The standard distance between motorway services is 28 miles or thereabouts. During the 70s the government decided that the busiest of motorways should have services every 12 miles, so they went out and bought land where they wanted new services to be. The problem was that running this many services costed quite a bit, and none of the operators liked the idea of having competition 12 miles either side, so the idea never really took off.
The 12 mile idea was soon dropped and the sites which were marked are now too small for a modern service station. This leaves us with many points on the motorway network where land was prepared for a service area but it was never used, and this section of the site takes a look at them. Click on one of these for further information:
Paper Services
Most of this section covers services where construction was started but never finished. However, this page lists services where the only evidence to suggest their existence can be found on government documentation.
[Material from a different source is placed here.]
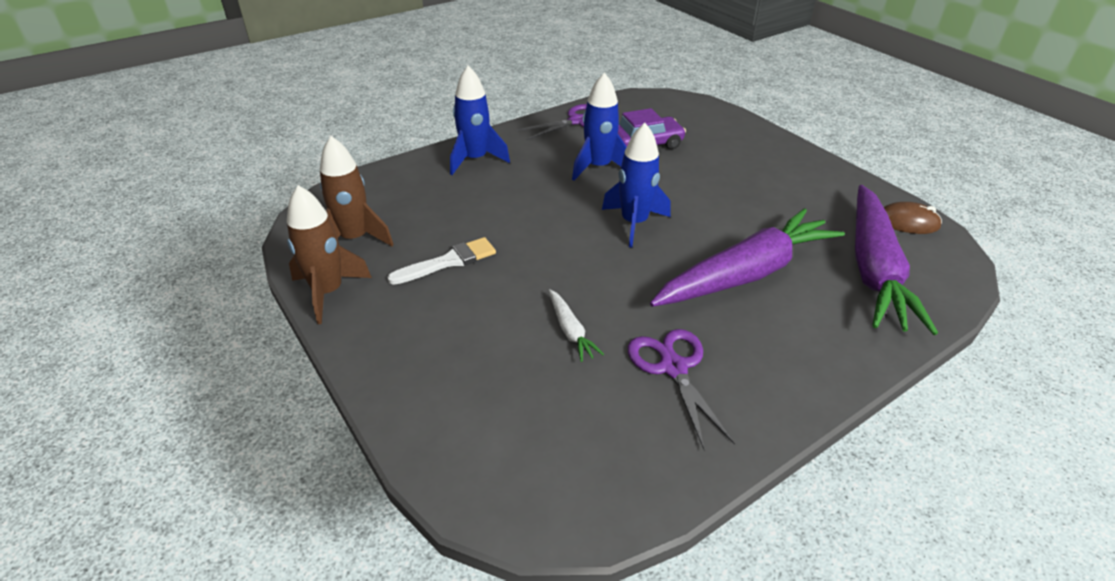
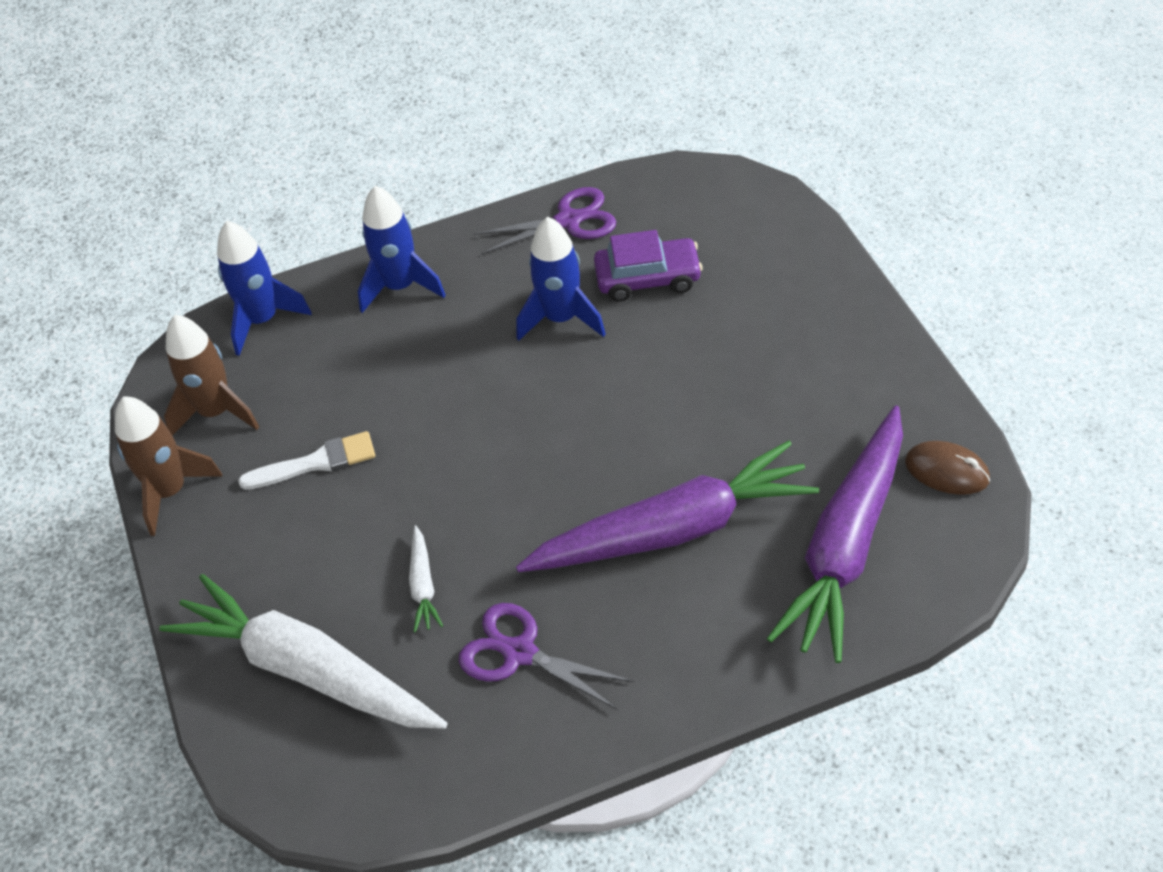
camera: 20 degrees right, 10 degrees up
(494, 405) = (307, 670): none -> white carrot
(634, 223) = (567, 428): blue rocket -> blue rocket (263, 320)
(673, 367) = (519, 653): purple scissors -> purple scissors turned 60 degrees counterclockwise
This lot never made it to construction.

Abbey Barnes
At the bottom end of the M40, a road with a poor accident record and a dire need for a new service area.

Chigwell
Now a police control depot, this service area would have been needed if the M11 was built to the original plans.
Doxey
The M6 was one of the few roads where almost all of the planned services were built, but this complete-looking one is one of three exceptions.

Haydock Park
Very noticeable from the air, this site would have sharp south-facing sliproads and the north-facing ones would have been literally yards from M6 J23.
Kempshott
Also known as Hatch Warren, these services were never given an official name but they would have been at what was then the end of the M3. Today, half of the site has become a housing estate.

Melkinthorpe
It doesn't have an official name, but the sudden change in the highway boundary on the M6 gives this one away.
Meon Valley
Also known as Segensworth, this unbuilt service area has left M27 J9 with a mile-long sliproad, an unused sliproad and three 'sliproads to nowhere'.

Stretton-under-Fosse
Also known as Harborough Magna, this site sits at the end of the M6 close to where Extra currently want to build a service area.